= Beginning of Section =

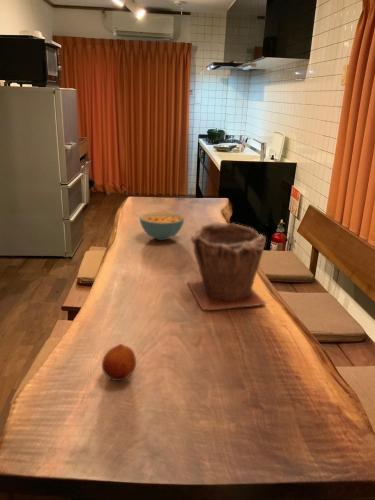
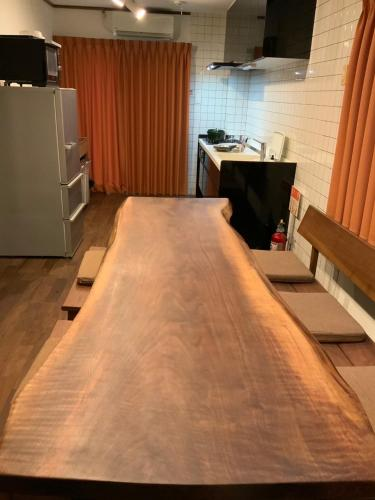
- plant pot [186,220,267,311]
- cereal bowl [139,211,185,241]
- fruit [101,343,137,382]
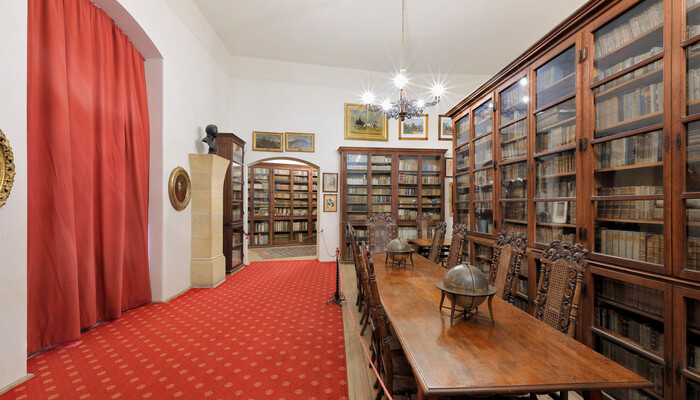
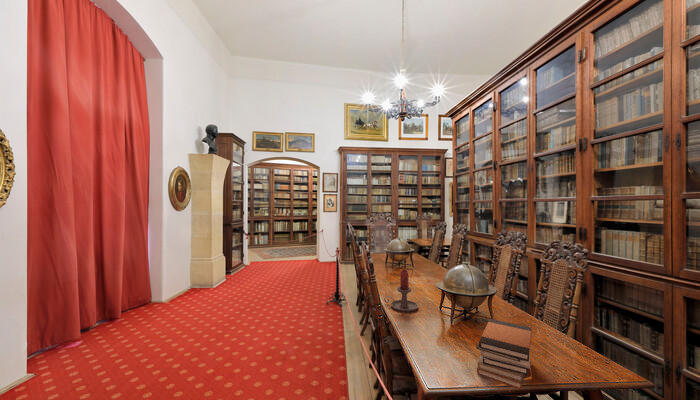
+ book stack [475,318,533,390]
+ candle holder [383,269,419,313]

= End of Section =

## Work to be completed
Exactly as written, give the entries above again, with no images.

## Result of the exercise
- plant pot [186,220,267,311]
- cereal bowl [139,211,185,241]
- fruit [101,343,137,382]
+ book stack [475,318,533,390]
+ candle holder [383,269,419,313]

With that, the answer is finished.